Si la victime accepte l’indemnisation proposée, elle reçoit son règlement au plus tard 45 jours après l’acceptation de l’offre qui lui a été faite. Si ce délai expire sans que le règlement n'ait été réalisé, l’assureur devra verser des intérêts. Les deux premiers mois, ce sera au taux légal majoré de moitié. Au-delà, il sera contraint de payer le double du taux légal.

Si la victime est en désaccord avec l’offre qui lui a été faite, elle doit la dénoncer, par lettre recommandée avec accusé de réception (LRAR), dans un délai de 15 jours (art. L 211-16 du Code des assurances). Elle peut alors soit demander à l’assureur de lui faire une offre plus adaptée, soit saisir le tribunal. Dans ce dernier cas, elle ne sera intégralement indemnisée qu’à l’issue du procès.

Bon à savoir. En général, l’offre est discutée entre les deux parties avant que l’affaire soit portée devant le tribunal. Le plus souvent, c’est en cas d’échec de la négociation qu’un recours judiciaire est envisagé.

En cas de litige avec une compagnie d’assurances, vous avez des recours. Vous pouvez notamment saisir le médiateur des assurances.
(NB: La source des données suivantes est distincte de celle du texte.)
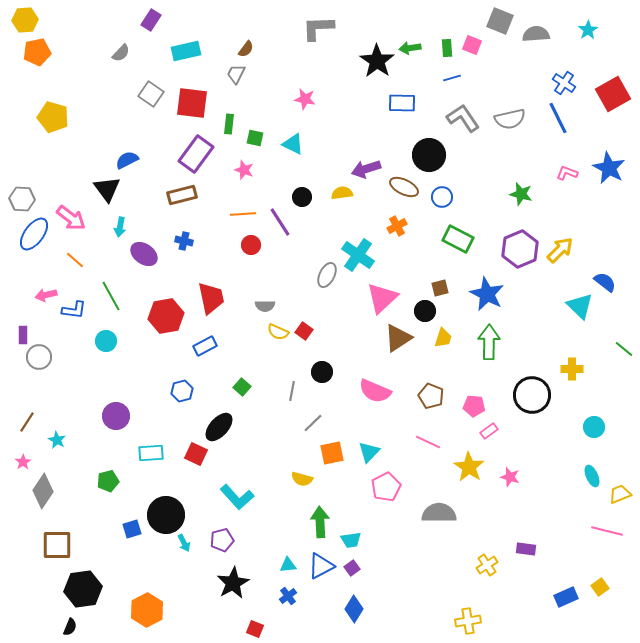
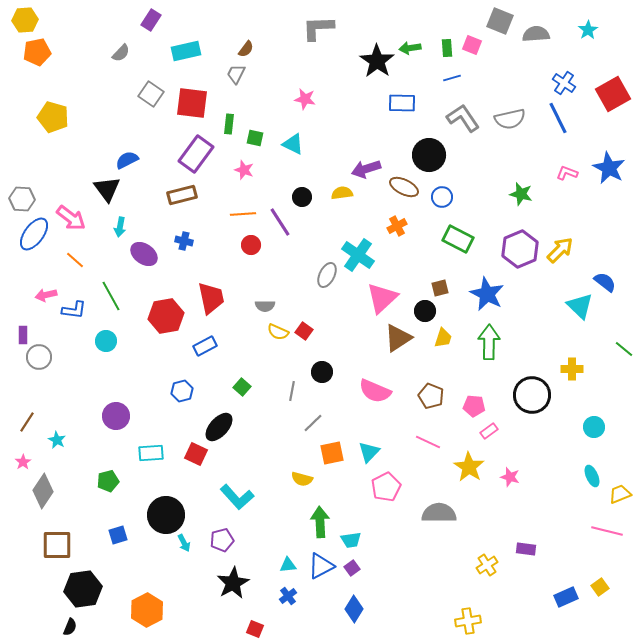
blue square at (132, 529): moved 14 px left, 6 px down
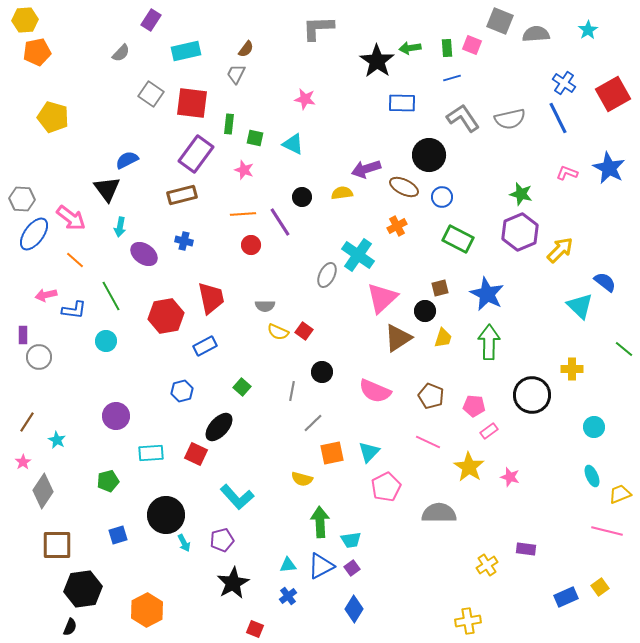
purple hexagon at (520, 249): moved 17 px up
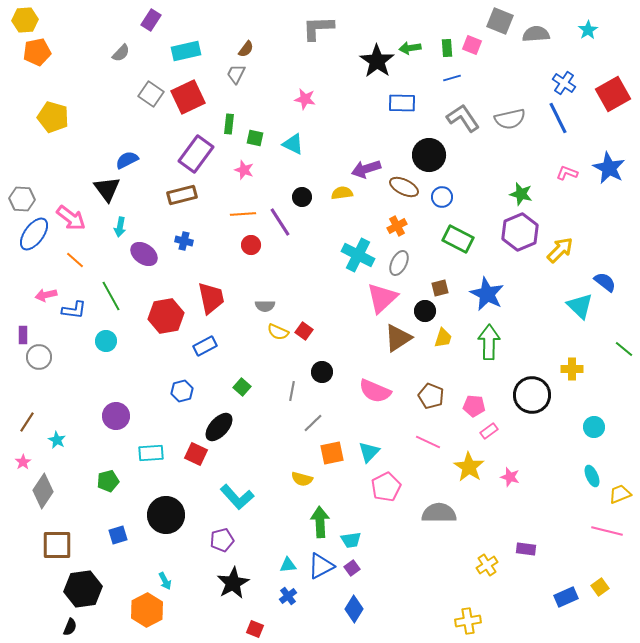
red square at (192, 103): moved 4 px left, 6 px up; rotated 32 degrees counterclockwise
cyan cross at (358, 255): rotated 8 degrees counterclockwise
gray ellipse at (327, 275): moved 72 px right, 12 px up
cyan arrow at (184, 543): moved 19 px left, 38 px down
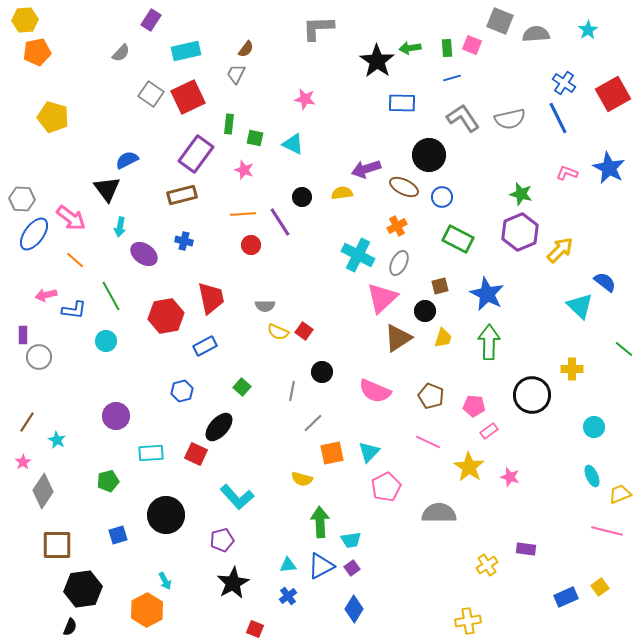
brown square at (440, 288): moved 2 px up
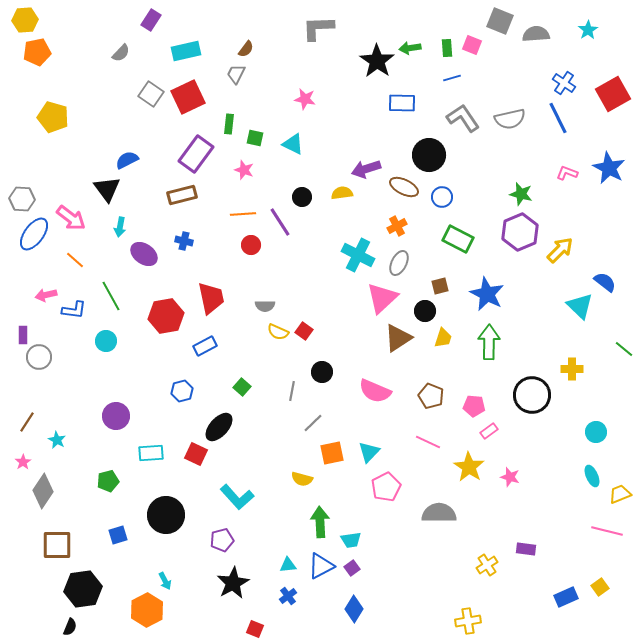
cyan circle at (594, 427): moved 2 px right, 5 px down
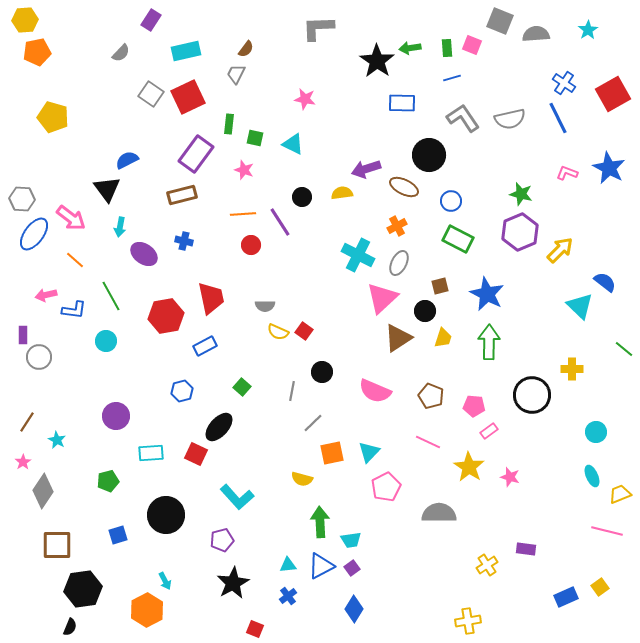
blue circle at (442, 197): moved 9 px right, 4 px down
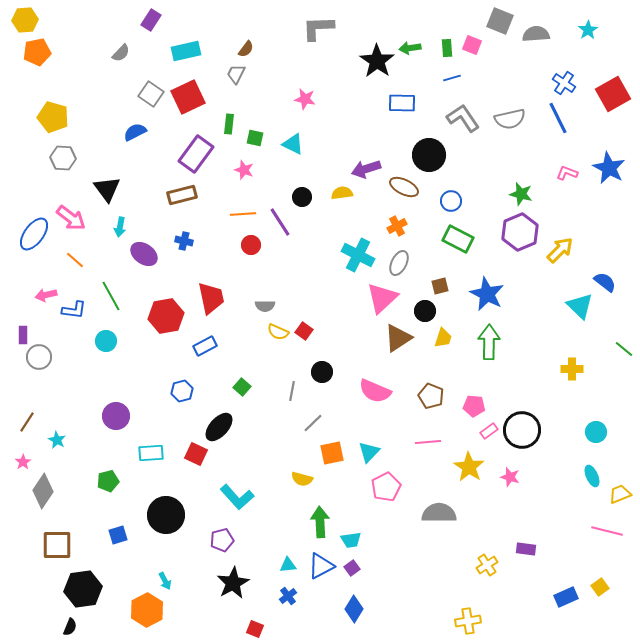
blue semicircle at (127, 160): moved 8 px right, 28 px up
gray hexagon at (22, 199): moved 41 px right, 41 px up
black circle at (532, 395): moved 10 px left, 35 px down
pink line at (428, 442): rotated 30 degrees counterclockwise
Selon le statut des assureurs, il peut s'agir du médiateur de la fédération française des sociétés d'assurances (FFSA) ou du médiateur du groupement des entreprises mutuelles d'assurances (GEMA)

Le responsable de l’accident a pris la fuite ?
Si le responsable de votre accident (voiture, moto, scooter…) n’a pas pu être identifié (s’il a pris la fuite, par exemple) ou s’il n’est pas couvert par une assurance, vous pouvez saisir le Fonds de garantie pour obtenir une indemnisation pour les dommages subis (art. L.421-1 du Code des assurances).